Saturday, December 29, 2018

Why Low Cost Bandwidth Now is an Imperative

Low cost bandwidth always has been a prerequisite for commercial video networks, whether of the satellite, over-the-air TV or cable TV variety, and now for any internet service provider or telco (access or connectivity provider) that wishes to sell its own subscription video products.

The reason is simple and straightforward: video is the most bandwidth-intensive consumer application, by far. Text messaging and voice require use of almost no bandwidth, while video consumers nearly two orders of magnitude more capacity, for each minute of use.

H.264 Skype video conferencing, for example, uses four orders of magnitude (10,000 times) more bandwidth than Skype messaging, for example.

So revenue per bit and data consumption are inversely related: video consumes the most bandwidth, and produces the lowest revenue per bit for a connectivity provider, while text messaging and voice use the least bandwidth and produce the highest revenue per consumed bit.


Internet traffic is in between, with some apps consuming little capacity (email), some apps consuming a moderate amount of capacity (web browsing) while others are heavy capacity consumers (video).

Mobile networks have had cost per delivered bit an order of magnitude (10 times) higher than fixed networks, as well.

The point is that,  in an era where 70 percent of traffic is video, revenue per bit becomes a major issue. That is especially true when the video is supplied by third parties, generating no direct revenue for the connectivity provider.

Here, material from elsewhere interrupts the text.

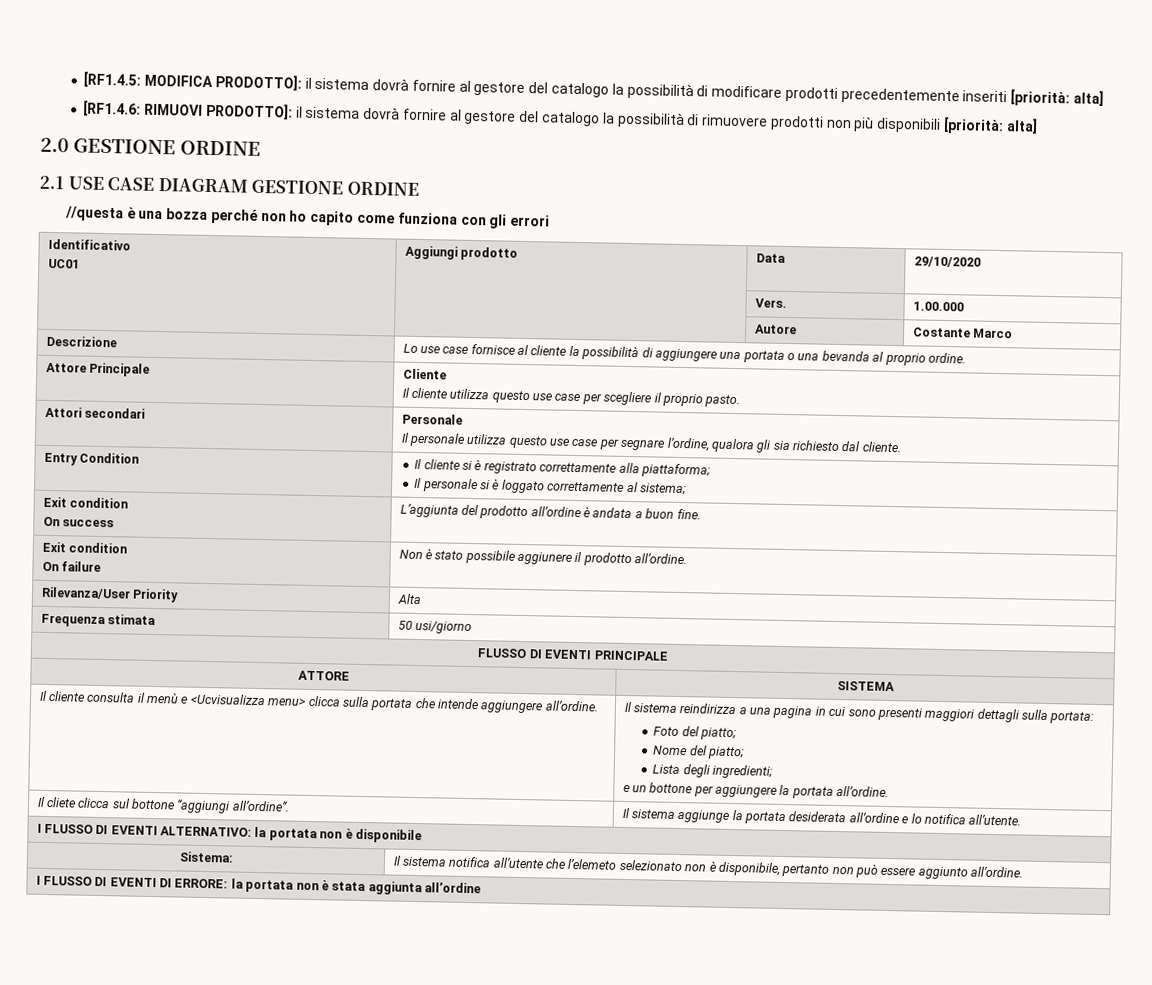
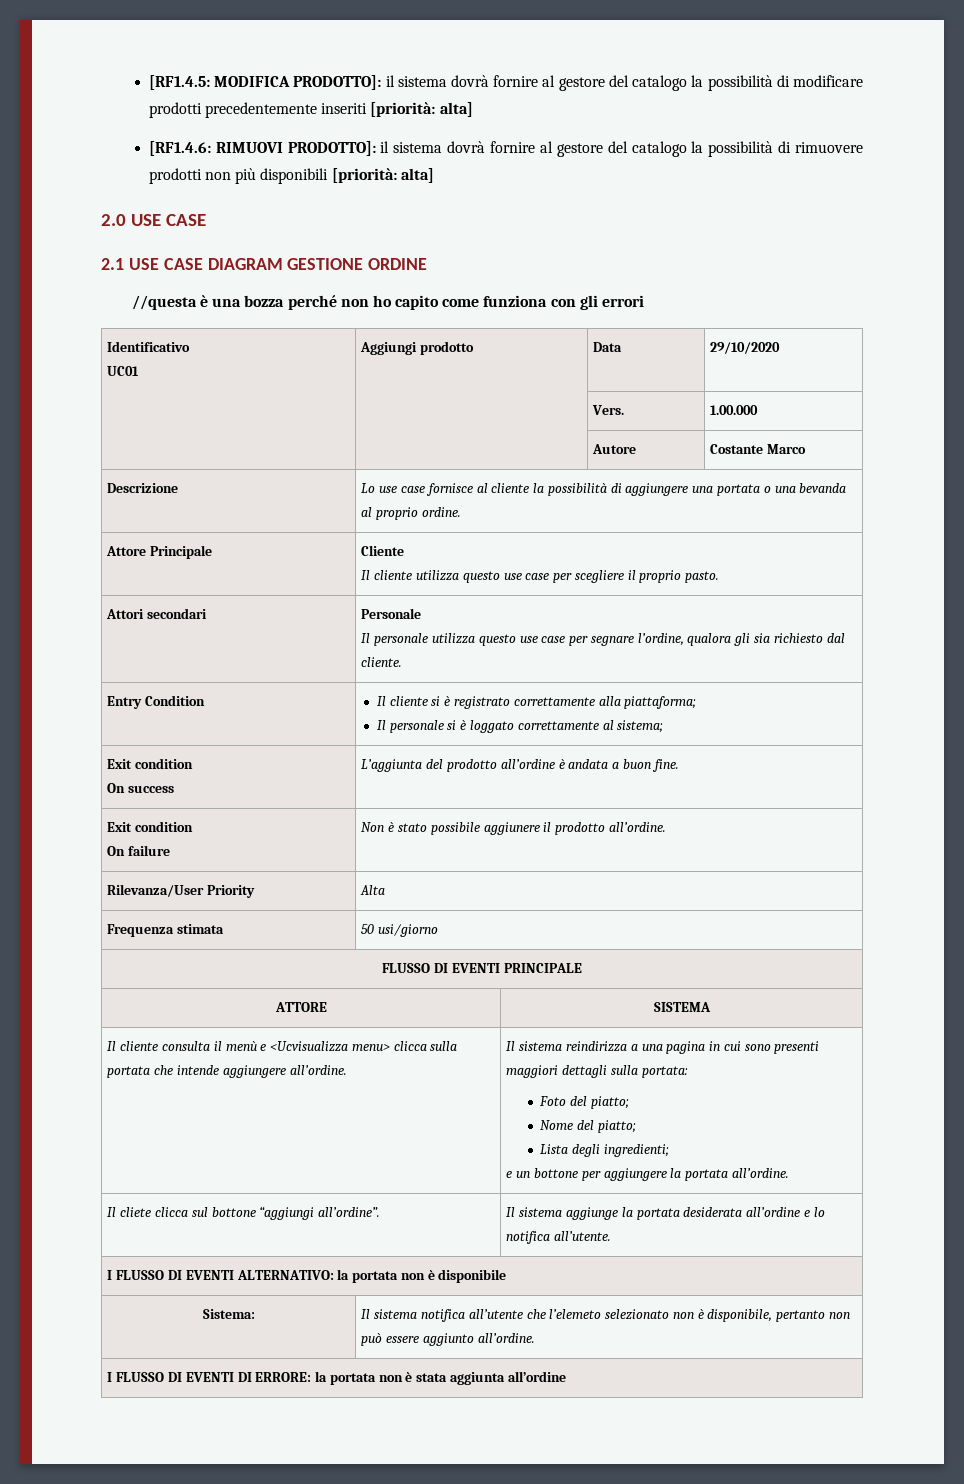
[73,138,262,156] GESTIONE ORDINE -> [131,214,207,226] USE CASE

There are both supply and demand drivers of lower cost-per-bit performance. On the supply side, there is a tendency for communications cost per bit to fall towards zero, resulting in near-zero pricing.

Over time, better technology has resulted in networks that can deliver far-more bandwidth at far-lower costs. Moore’s Law, optical fiber, satellite and microwave platforms, hybrid fiber coax, digital subscriber line, better codecs and radios, better modulation schemes, radios and compression algorithms are some of the drivers of better performance and lower cost per bit.

But there also are demand issues. In an era where transport and access economics are driven by entertainment video, networks and retail pricing must be optimized for delivery of video, including video that has to be delivered without direct revenue earned by the ISP (third-party video).

And that dictates very-low-cost bandwidth platforms, as consumer propensity to pay is sharply limited. Any given household or any single consumer will only be willing to pay so much on all communications and entertainment services. That figure typically is single digits worth of income.

Developed nation consumers generally pay about 0.7 percent of gross national income per person for mobile internet access. Fixed network internet access, in developed countries, costs less than one percent of GNI per person.


All U.S. household spending on entertainment of any sort represented about five percent of household spending in 2017, according to the U.S. Bureau of Labor Statistics.

If about 37 percent of entertainment spending is for video subscriptions, then perhaps two percent of household spending is devoted to video subscriptions.


The point is that consumer propensity to spend on communications and subscription video is limited to relatively fixed percentages of income that do not change much, year to year. And that puts a cap on potential supplier revenue.

The implications for networks are obvious: platforms can only afford to spend so much on infrastructure, as there are limits to consumer willingness to spend on communications and subscription video.